What’s Bateman’s alibi for the detective sniffing around his firm, inquiring about the night Paul Allen disappeared? He had to return some video tapes. The simple activity in a day filled with equally trivial matters is given import, not to mention serves as a way for him to display his wealth. VCRs may not be made anymore, but they were very expensive at the time.
It’s such a compelling argument for him that he uses it while his fiancée sobs into her brunch, and when a peer tries to pressure him into something ambiguous in the bathroom. Returning videotapes seems to alternately acquit Bateman of just about every major pressure in life and be the only thing he does in his free time.
Would You Like To Hear The Specials?
“Not If You Want To Keep Your Spleen.”
Patrick Bateman reserves a table at an unpopular restaurant, planning to meet Paul Allen, get him drunk, and then take him back to his apartment so that he can murder him. When the two first meet, Allen seems to be under duress, and neither are interested in hearing what the waiter has to say. In fact, when he asks if the two want to hear about the day’s specials, Bateman responds with “not if you want to keep your spleen.”
When it was first released, American Psycho was marketed as a horror film, but it’s better appreciated as a kind of black comedy, and this is definitely one of the most hilarious lines in the movie.
This Is Not An Exit
“This Confession Has Meant Nothing.”
At some point in American Psycho, Bateman feels that by confessing to what he’s done, a subliminal weight will be lifted from his shoulders, but the release from the pain he feels (“constant and sharp”) seems never to come. He neither hopes for a better world, nor does he want anyone to escape from the torment that he suffers himself.
His punishment continues to elude him because no one seems very interested in the mayhem he’s caused. Therefore, to him and to society his confession “has meant nothing.” He professes to not know anything more about himself from the telling, but viewers finally learn that there is no hope for redemption and reform for Patrick Bateman.

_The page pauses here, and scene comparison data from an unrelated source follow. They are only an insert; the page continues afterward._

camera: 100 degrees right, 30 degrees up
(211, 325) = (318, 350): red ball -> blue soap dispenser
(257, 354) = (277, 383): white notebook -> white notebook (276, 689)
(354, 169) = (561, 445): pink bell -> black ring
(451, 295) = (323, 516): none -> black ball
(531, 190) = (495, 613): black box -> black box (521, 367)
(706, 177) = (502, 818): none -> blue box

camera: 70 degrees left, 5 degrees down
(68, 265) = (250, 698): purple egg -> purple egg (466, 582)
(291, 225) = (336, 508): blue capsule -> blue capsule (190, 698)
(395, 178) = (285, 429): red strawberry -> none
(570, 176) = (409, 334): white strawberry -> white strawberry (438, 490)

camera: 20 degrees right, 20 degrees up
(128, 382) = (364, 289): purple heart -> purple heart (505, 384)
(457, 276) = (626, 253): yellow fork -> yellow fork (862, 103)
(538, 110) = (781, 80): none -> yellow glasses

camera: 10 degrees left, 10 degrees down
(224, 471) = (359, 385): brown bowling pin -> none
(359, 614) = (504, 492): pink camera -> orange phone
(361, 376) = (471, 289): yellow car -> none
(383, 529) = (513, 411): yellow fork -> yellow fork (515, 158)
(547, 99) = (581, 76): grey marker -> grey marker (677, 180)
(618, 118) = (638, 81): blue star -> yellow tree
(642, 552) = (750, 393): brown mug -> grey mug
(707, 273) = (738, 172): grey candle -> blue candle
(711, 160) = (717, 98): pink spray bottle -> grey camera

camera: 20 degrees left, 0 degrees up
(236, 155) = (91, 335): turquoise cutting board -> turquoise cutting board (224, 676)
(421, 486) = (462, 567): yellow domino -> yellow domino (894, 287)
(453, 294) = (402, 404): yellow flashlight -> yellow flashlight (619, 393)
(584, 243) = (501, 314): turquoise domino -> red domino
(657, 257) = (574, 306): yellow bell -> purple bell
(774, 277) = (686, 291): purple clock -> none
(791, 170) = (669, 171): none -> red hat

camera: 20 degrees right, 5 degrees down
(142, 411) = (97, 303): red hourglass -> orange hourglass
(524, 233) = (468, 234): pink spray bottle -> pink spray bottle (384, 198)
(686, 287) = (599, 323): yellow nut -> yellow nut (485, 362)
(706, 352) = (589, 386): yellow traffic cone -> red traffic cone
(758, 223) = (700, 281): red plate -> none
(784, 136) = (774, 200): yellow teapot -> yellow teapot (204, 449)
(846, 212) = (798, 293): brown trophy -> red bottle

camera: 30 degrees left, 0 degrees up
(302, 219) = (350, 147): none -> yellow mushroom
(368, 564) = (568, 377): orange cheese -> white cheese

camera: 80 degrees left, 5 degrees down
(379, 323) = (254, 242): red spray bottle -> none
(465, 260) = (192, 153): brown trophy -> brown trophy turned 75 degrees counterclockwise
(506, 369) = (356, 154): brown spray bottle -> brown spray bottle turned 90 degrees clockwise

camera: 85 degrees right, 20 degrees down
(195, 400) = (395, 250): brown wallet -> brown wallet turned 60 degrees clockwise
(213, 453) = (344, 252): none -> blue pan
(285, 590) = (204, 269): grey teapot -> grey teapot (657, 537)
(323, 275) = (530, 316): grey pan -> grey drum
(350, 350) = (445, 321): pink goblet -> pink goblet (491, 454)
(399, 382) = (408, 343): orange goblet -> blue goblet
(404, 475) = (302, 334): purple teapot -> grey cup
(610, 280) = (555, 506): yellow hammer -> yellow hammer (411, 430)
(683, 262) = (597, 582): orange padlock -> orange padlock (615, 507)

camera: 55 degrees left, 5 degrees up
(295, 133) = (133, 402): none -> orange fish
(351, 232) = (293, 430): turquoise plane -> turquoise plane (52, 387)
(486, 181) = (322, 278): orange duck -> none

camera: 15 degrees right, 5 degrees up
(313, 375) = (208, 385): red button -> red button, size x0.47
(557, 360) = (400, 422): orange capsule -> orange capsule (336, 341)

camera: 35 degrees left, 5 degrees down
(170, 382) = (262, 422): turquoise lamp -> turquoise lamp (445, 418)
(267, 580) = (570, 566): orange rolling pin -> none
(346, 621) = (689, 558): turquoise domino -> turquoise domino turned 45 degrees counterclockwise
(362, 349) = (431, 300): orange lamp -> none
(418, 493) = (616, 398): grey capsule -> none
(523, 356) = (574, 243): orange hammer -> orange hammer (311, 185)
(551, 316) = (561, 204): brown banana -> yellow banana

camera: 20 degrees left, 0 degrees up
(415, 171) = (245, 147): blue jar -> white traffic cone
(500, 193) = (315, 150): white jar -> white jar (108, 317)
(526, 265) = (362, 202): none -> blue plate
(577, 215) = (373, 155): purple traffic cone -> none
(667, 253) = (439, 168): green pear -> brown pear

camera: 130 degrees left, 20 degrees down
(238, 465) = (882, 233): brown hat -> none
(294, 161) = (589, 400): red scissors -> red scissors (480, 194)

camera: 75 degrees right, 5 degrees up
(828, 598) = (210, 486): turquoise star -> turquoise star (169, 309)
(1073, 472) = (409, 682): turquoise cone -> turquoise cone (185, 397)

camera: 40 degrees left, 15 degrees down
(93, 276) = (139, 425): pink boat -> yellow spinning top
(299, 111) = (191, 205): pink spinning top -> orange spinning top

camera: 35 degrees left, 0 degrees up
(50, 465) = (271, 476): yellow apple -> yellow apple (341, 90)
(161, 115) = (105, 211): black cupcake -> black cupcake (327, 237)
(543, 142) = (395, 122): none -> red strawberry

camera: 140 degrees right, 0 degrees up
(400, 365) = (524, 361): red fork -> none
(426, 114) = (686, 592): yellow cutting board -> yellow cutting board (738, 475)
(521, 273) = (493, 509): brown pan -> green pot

You Can Shake My Hand And Feel Flesh Gripping Yours
“I Simply Am Not There.”
One of the eeriest moments arrives when Bateman peels off a dermal cleansing mask as though he’s lifting the top layer of his actual face, his inner dialogue explaining to viewers that while there are aspects about him that can be seen, touched, and experienced, they don’t amount to an actual person.
It breaks the construct of personhood, reducing it to a series of pantomimed gestures, intended to evoke the implication of empathy and sincerity where absolutely none exists. Bateman is an amalgamation of everything that can be willingly assimilated into society.